Records to process:
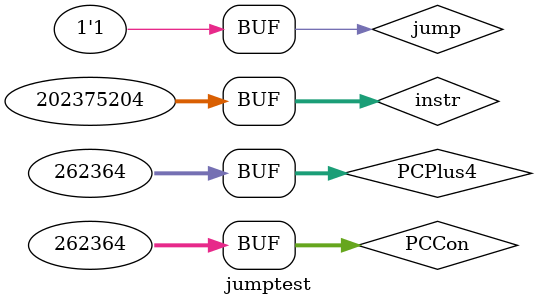
<source format=v>
module jump(
	input [31:0]instr,
	input [31:0]PCPlus4,
	input [31:0]PCCon,
	input jump,
	output [31:0] PC
	);
	reg [3:0] PCHigh;
	reg [27:0] PCLow;
	reg [31:0] PCNew;
	mux mux(PCCon,PCNew,jump,PC);
	always @(*) begin
		//$monitor("%x,%x,%x",PCHigh, PCLow, PCNew);
		PCHigh = PCPlus4[31:28];
		PCLow = instr[25:0];
		PCLow = PCLow << 2;
		PCNew = {PCHigh,PCLow};
	end
endmodule

module jumptest();
	reg [31:0] instr = 31'h0c100024;
	reg [31:0] PCPlus4 = 31'h400dc;
	reg [31:0] PCCon = 31'h400dc;
	wire [31:0] PC;
	reg jump = 1;
	jump j(instr,PCPlus4,PCCon,jump,PC);
	initial begin
		//$monitor(PC);
	end
endmodule
</source>
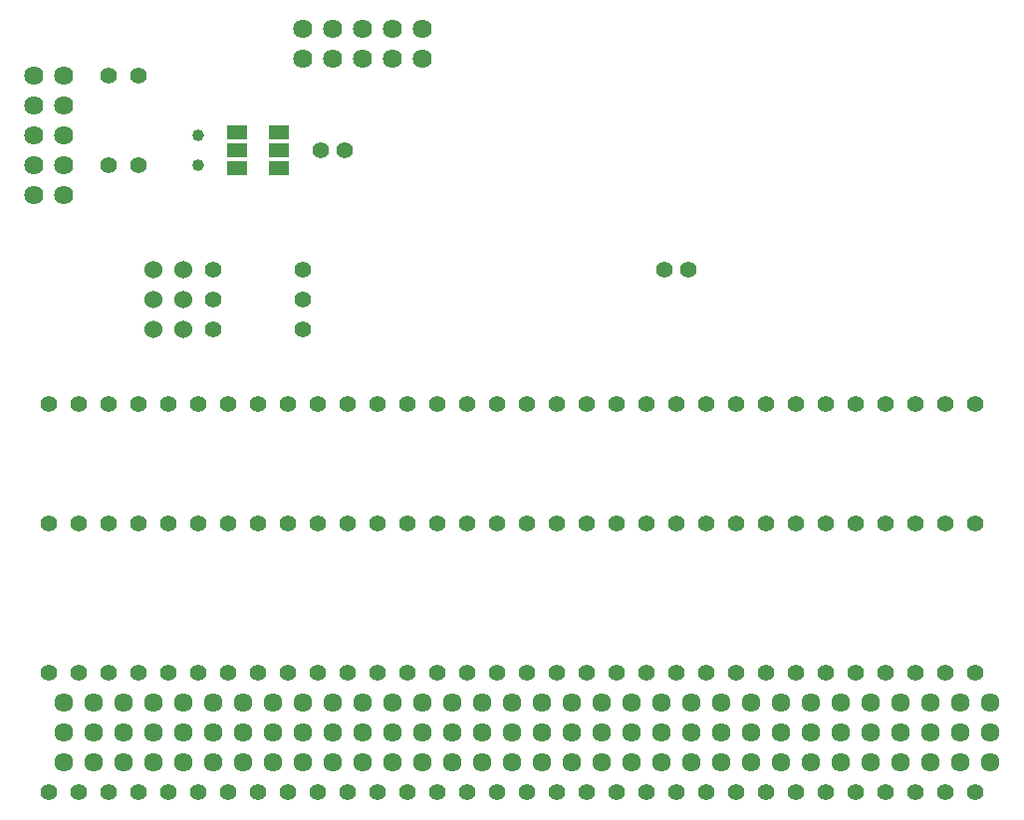
<source format=gbr>
G04 EAGLE Gerber RS-274X export*
G75*
%MOMM*%
%FSLAX34Y34*%
%LPD*%
%INSoldermask Bottom*%
%IPPOS*%
%AMOC8*
5,1,8,0,0,1.08239X$1,22.5*%
G01*
%ADD10C,1.422400*%
%ADD11C,1.524000*%
%ADD12C,1.625600*%
%ADD13C,1.009600*%
%ADD14R,1.701800X1.270000*%
%ADD15C,1.609600*%


D10*
X152400Y622300D03*
X152400Y546100D03*
X127000Y622300D03*
X127000Y546100D03*
D11*
X165100Y457200D03*
X190500Y457200D03*
X165100Y431800D03*
X190500Y431800D03*
X165100Y406400D03*
X190500Y406400D03*
D10*
X292100Y457200D03*
X215900Y457200D03*
X292100Y431800D03*
X215900Y431800D03*
X292100Y406400D03*
X215900Y406400D03*
X619760Y457200D03*
X599440Y457200D03*
X327660Y558800D03*
X307340Y558800D03*
D12*
X393700Y661670D03*
X393700Y636270D03*
X368300Y661670D03*
X368300Y636270D03*
X342900Y661670D03*
X342900Y636270D03*
X317500Y661670D03*
X317500Y636270D03*
X292100Y661670D03*
X292100Y636270D03*
X88900Y520700D03*
X63500Y520700D03*
X88900Y546100D03*
X63500Y546100D03*
X88900Y571500D03*
X63500Y571500D03*
X88900Y596900D03*
X63500Y596900D03*
X88900Y622300D03*
X63500Y622300D03*
D10*
X863600Y241300D03*
X838200Y241300D03*
X812800Y241300D03*
X787400Y241300D03*
X762000Y241300D03*
X736600Y241300D03*
X711200Y241300D03*
X685800Y241300D03*
X660400Y241300D03*
X635000Y241300D03*
X609600Y241300D03*
X584200Y241300D03*
X558800Y241300D03*
X533400Y241300D03*
X508000Y241300D03*
X482600Y241300D03*
X457200Y241300D03*
X431800Y241300D03*
X406400Y241300D03*
X76200Y241300D03*
X76200Y12700D03*
X406400Y12700D03*
X431800Y12700D03*
X457200Y12700D03*
X482600Y12700D03*
X508000Y12700D03*
X533400Y12700D03*
X558800Y12700D03*
X584200Y12700D03*
X609600Y12700D03*
X635000Y12700D03*
X660400Y12700D03*
X685800Y12700D03*
X711200Y12700D03*
X736600Y12700D03*
X762000Y12700D03*
X787400Y12700D03*
X812800Y12700D03*
X838200Y12700D03*
X863600Y12700D03*
X381000Y241300D03*
X355600Y241300D03*
X330200Y241300D03*
X304800Y241300D03*
X279400Y241300D03*
X254000Y241300D03*
X228600Y241300D03*
X203200Y241300D03*
X177800Y241300D03*
X152400Y241300D03*
X127000Y241300D03*
X101600Y241300D03*
X381000Y12700D03*
X355600Y12700D03*
X330200Y12700D03*
X304800Y12700D03*
X279400Y12700D03*
X254000Y12700D03*
X228600Y12700D03*
X203200Y12700D03*
X177800Y12700D03*
X152400Y12700D03*
X127000Y12700D03*
X101600Y12700D03*
D13*
X203200Y571500D03*
X203200Y546100D03*
D14*
X271780Y543560D03*
X271780Y558800D03*
X271780Y574040D03*
X236220Y574040D03*
X236220Y558800D03*
X236220Y543560D03*
D10*
X863600Y342900D03*
X838200Y342900D03*
X812800Y342900D03*
X787400Y342900D03*
X762000Y342900D03*
X736600Y342900D03*
X711200Y342900D03*
X685800Y342900D03*
X660400Y342900D03*
X635000Y342900D03*
X609600Y342900D03*
X584200Y342900D03*
X558800Y342900D03*
X533400Y342900D03*
X508000Y342900D03*
X482600Y342900D03*
X457200Y342900D03*
X431800Y342900D03*
X406400Y342900D03*
X76200Y342900D03*
X76200Y114300D03*
X406400Y114300D03*
X431800Y114300D03*
X457200Y114300D03*
X482600Y114300D03*
X508000Y114300D03*
X533400Y114300D03*
X558800Y114300D03*
X584200Y114300D03*
X609600Y114300D03*
X635000Y114300D03*
X660400Y114300D03*
X685800Y114300D03*
X711200Y114300D03*
X736600Y114300D03*
X762000Y114300D03*
X787400Y114300D03*
X812800Y114300D03*
X838200Y114300D03*
X863600Y114300D03*
X381000Y342900D03*
X355600Y342900D03*
X330200Y342900D03*
X304800Y342900D03*
X279400Y342900D03*
X254000Y342900D03*
X228600Y342900D03*
X203200Y342900D03*
X177800Y342900D03*
X152400Y342900D03*
X127000Y342900D03*
X101600Y342900D03*
X381000Y114300D03*
X355600Y114300D03*
X330200Y114300D03*
X304800Y114300D03*
X279400Y114300D03*
X254000Y114300D03*
X228600Y114300D03*
X203200Y114300D03*
X177800Y114300D03*
X152400Y114300D03*
X127000Y114300D03*
X101600Y114300D03*
D15*
X876300Y38100D03*
X850900Y38100D03*
X825500Y38100D03*
X800100Y38100D03*
X774700Y38100D03*
X749300Y38100D03*
X723900Y38100D03*
X698500Y38100D03*
X673100Y38100D03*
X647700Y38100D03*
X622300Y38100D03*
X596900Y38100D03*
X571500Y38100D03*
X546100Y38100D03*
X520700Y38100D03*
X495300Y38100D03*
X469900Y38100D03*
X444500Y38100D03*
X419100Y38100D03*
X393700Y38100D03*
X368300Y38100D03*
X342900Y38100D03*
X317500Y38100D03*
X292100Y38100D03*
X266700Y38100D03*
X241300Y38100D03*
X215900Y38100D03*
X190500Y38100D03*
X165100Y38100D03*
X139700Y38100D03*
X114300Y38100D03*
X88900Y38100D03*
X876300Y88900D03*
X850900Y88900D03*
X825500Y88900D03*
X800100Y88900D03*
X774700Y88900D03*
X749300Y88900D03*
X723900Y88900D03*
X698500Y88900D03*
X673100Y88900D03*
X647700Y88900D03*
X622300Y88900D03*
X596900Y88900D03*
X571500Y88900D03*
X546100Y88900D03*
X520700Y88900D03*
X495300Y88900D03*
X469900Y88900D03*
X444500Y88900D03*
X419100Y88900D03*
X393700Y88900D03*
X368300Y88900D03*
X342900Y88900D03*
X317500Y88900D03*
X292100Y88900D03*
X266700Y88900D03*
X241300Y88900D03*
X215900Y88900D03*
X190500Y88900D03*
X165100Y88900D03*
X139700Y88900D03*
X114300Y88900D03*
X88900Y88900D03*
X876300Y63500D03*
X850900Y63500D03*
X825500Y63500D03*
X800100Y63500D03*
X774700Y63500D03*
X749300Y63500D03*
X723900Y63500D03*
X698500Y63500D03*
X673100Y63500D03*
X647700Y63500D03*
X622300Y63500D03*
X596900Y63500D03*
X571500Y63500D03*
X546100Y63500D03*
X520700Y63500D03*
X495300Y63500D03*
X469900Y63500D03*
X444500Y63500D03*
X419100Y63500D03*
X393700Y63500D03*
X368300Y63500D03*
X342900Y63500D03*
X317500Y63500D03*
X292100Y63500D03*
X266700Y63500D03*
X241300Y63500D03*
X215900Y63500D03*
X190500Y63500D03*
X165100Y63500D03*
X139700Y63500D03*
X114300Y63500D03*
X88900Y63500D03*
M02*

</source>
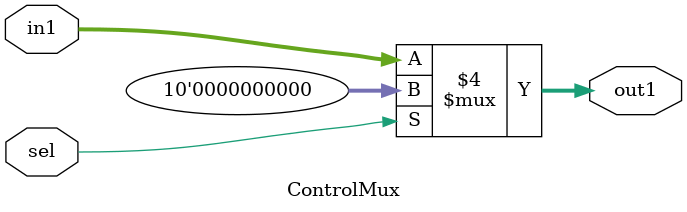
<source format=v>


`timescale 1ns / 1ns

module ControlMux(in1, sel, out1);
  
  input [9:0] in1;
  input sel;
  output reg [9:0] out1;
  
  always @ (in1 or sel) begin
    if (!sel) begin
      out1 <= in1;
    end
    else begin
      out1 <= 10'b0;
    end
  end
  
endmodule

</source>
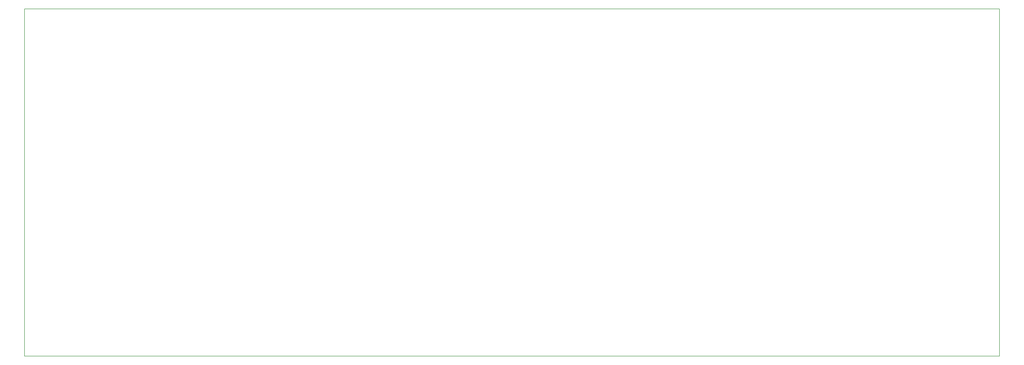
<source format=gbr>
%TF.GenerationSoftware,KiCad,Pcbnew,9.0.3*%
%TF.CreationDate,2025-10-05T23:38:32+02:00*%
%TF.ProjectId,ModuCard-System-ActiveBackplane,4d6f6475-4361-4726-942d-53797374656d,A*%
%TF.SameCoordinates,Original*%
%TF.FileFunction,Profile,NP*%
%FSLAX46Y46*%
G04 Gerber Fmt 4.6, Leading zero omitted, Abs format (unit mm)*
G04 Created by KiCad (PCBNEW 9.0.3) date 2025-10-05 23:38:32*
%MOMM*%
%LPD*%
G01*
G04 APERTURE LIST*
%TA.AperFunction,Profile*%
%ADD10C,0.150000*%
%TD*%
G04 APERTURE END LIST*
D10*
X104583745Y-134659000D02*
X464963745Y-134659000D01*
X464963745Y-263359000D01*
X104583745Y-263359000D01*
X104583745Y-134659000D01*
M02*

</source>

Your task: Take the stretch of lines above from the one containing "X508000Y342900D03*" through the one containing "X558800Y114300D03*" and repeat it exactly, adding no other line.

Answer to this exercise:
X508000Y342900D03*
X482600Y342900D03*
X457200Y342900D03*
X431800Y342900D03*
X406400Y342900D03*
X76200Y342900D03*
X76200Y114300D03*
X406400Y114300D03*
X431800Y114300D03*
X457200Y114300D03*
X482600Y114300D03*
X508000Y114300D03*
X533400Y114300D03*
X558800Y114300D03*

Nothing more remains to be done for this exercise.